Re-using work in data integration

Data integration is a huge problem. There's a ton of work out there on automating the process of merging two datasets into a unified whole, but most of it misses one important factor: Exceptions are the norm in data integration. That means that data integration is a labor intensive task, involving everything from encoding standard translations (e.g., ℉ - 32 * 9/2 = ℃), dictionaries (e.g., NY = New York), and more complex relationships (e.g., geocoding street addresses). Worse, once datasets A and B are integrated, integrating dataset C is nearly as much work. Maybe you have some code left over from integrating A and B (and hopefully your student/employee is still around to explain it to you), but you really need to sit there to try to figure out which bits of that code can be re-used... or you do everything from scratch.

This is why, I got very excited when I ran into some work by Fatemeh Nargesian on searching for unionable datasets.
The idea is simple: you index a data lake, hand it a dataset, and it figures out which datasets in the lake have "similar" columns (based on a clever use of word embeddings). Enough similar columns, and there's a good chance that you can just union the datasets together.

My students Will Spoth and Poonam Kumari got to talking with Fatemeh and me about how we could use this idea to make it easier to re-use data integration code --- basically, how could we make it easier to re-use integration work. Our first steps towards this goal just got accepted at HILDA. Our approach, called Link Once and Keep It (Loki) is also simple: When you integrate two datasets together, you record the translations that got you from the dataset to a common schema. This is something that can easily be done in our prototype, provenance-aware notebook Vizier. For example, we might record how body temperature in one dataset was translated from ℉ to the ℃ used in the other dataset, or the dictionary translation of state abbreviations (NY) to full state names (New York) used in the other dataset.

Now that we have one mapping, anytime we need to translate ℉ to ℃ or to expand abbreviated state names, we have the logic needed to pull it off. What remains is to figure out when to propose the translation to the user. This is where Fatemeh's work on unionability comes in: Whenever two columns are "similar", there's a good chance they're of the same type and that the same mappings apply. We took the opportunity to define a new similarity metric for numeric types, based on the distribution of values in the data. Unlike the prior approach based on word embeddings, this is far more likely to give false positives, but in this setting that's ok, since our goal is only to find and suggest translations to the user.
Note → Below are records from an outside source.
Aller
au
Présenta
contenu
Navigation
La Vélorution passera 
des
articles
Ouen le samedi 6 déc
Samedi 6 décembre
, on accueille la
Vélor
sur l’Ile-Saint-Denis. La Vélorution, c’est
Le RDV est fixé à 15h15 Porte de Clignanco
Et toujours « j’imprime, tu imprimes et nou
Loki combines this with a graph-based search for chains of translations that can be used to translate a source attribute family into a target attribute family. This will allow Loki to answer two classes of queries: (1) What transformations will get me from a source dataset to a target schema, and (2) Is there a schema that I can map two datasets into with minimal work. While Loki is still in the exploratory prototype phase, we hope to be able to release it one day as a slowly growing repository of translation rules.


This page last updated 2024-12-03 16:56:13 -0500